ReAct (Reason + Act)
ReAct prompting enables LLMs to act as agents by interleaving reasoning steps (thought) with actions (e.g., using external tools like search engines or calculators). The model generates a thought about what to do next, then an action to take, receives an observation from the environment or tool, and repeats the cycle. This allows LLMs to gather external information or perform computations to solve tasks requiring up-to-date knowledge or precise calculations.
Self-Refine
Self-Refine is an iterative approach where the LLM generates an initial output, then critiques its own output based on given criteria or goals, and finally refines the output based on the critique. This generation-critique-refinement loop can be repeated multiple times, leading to higher-quality outputs by allowing the model to correct its own mistakes or improve clarity and coherence.
Key Resources for Interactive & Agentic Prompting
- Paper (ReAct): ReAct: Synergizing Reasoning and Acting in Language Models by Yao et al. (2022)
- Paper (Self-Refine): Self-Refine: Iterative Refinement with Self-Feedback by Madaan et al. (2023)
- Guide: Prompting Guide: ReAct
- Blog Post: Google AI Blog on ReAct
- Project Page: Self-Refine Project Page
Addressing Specific Challenges
Research also focuses on understanding and mitigating limitations through prompting or analysis.
Measuring and Narrowing the Compositionality Gap
Compositionality refers to the ability to understand and produce novel combinations of familiar concepts. While LLMs excel at many tasks, they sometimes struggle with complex compositional instructions (e.g., "Find the largest city in the country whose capital is Paris"). Research in this area focuses on designing benchmarks to measure this gap and developing prompting strategies (often involving decomposition or structured reasoning like CoT or Least-to-Most) to improve compositional generalization.
Key Resources for Compositionality
- Paper (Example Study): Measuring and Narrowing the Compositionality Gap in Language Models by Press et al. (2022)
- Workshop/Survey: Resources on Compositional Generalization (Often includes relevant papers/benchmarks)
- Blog Post: Google Research Blog on Compositionality (Contextual)
Key Takeaways
- Prompting is fundamental to interacting with and controlling LLMs.
- Basic techniques like zero-shot and few-shot prompting leverage the model's pre-trained knowledge.
- Advanced strategies like Chain-of-Thought, Self-Consistency, Least-to-Most, Tree of Thoughts, and Program of Thoughts enhance complex reasoning and problem-solving.
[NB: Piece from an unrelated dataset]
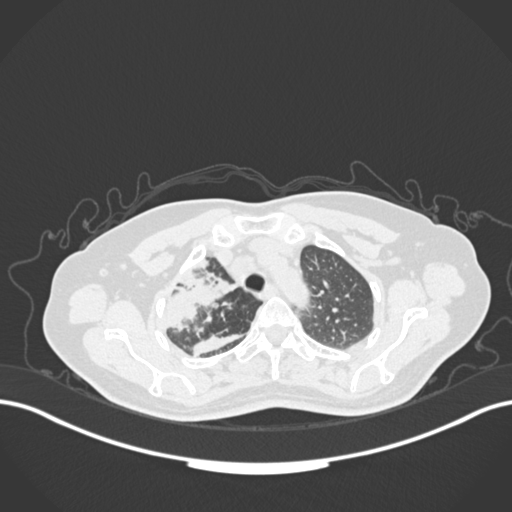
Chest CT, one axial slice; position 130 of 177 along the scan axis; reconstruction kernel B30f; lung window (W 1500 / L -600 HU); 1 mm slice thickness; 512 × 512 image matrix. Patient: female, 60 years. Case-level facts recorded for this patient, not image findings: clinical TNM (as recorded): T3 N1 M1.
Annotated regions visible in this slice (rectangle marked by the reading radiologist):
- lung tumour (recorded histology: adenocarcinoma): bounding box (x1, y1, x2, y2) in pixels: (153, 257, 237, 336)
- Agentic approaches like ReAct enable LLMs to interact with external tools and environments.
- Iterative methods like Self-Refine allow models to improve their own outputs.
- Ongoing research addresses challenges like compositionality through better prompting and evaluation.
- Effective prompt engineering combines these techniques to optimize LLM performance for specific tasks.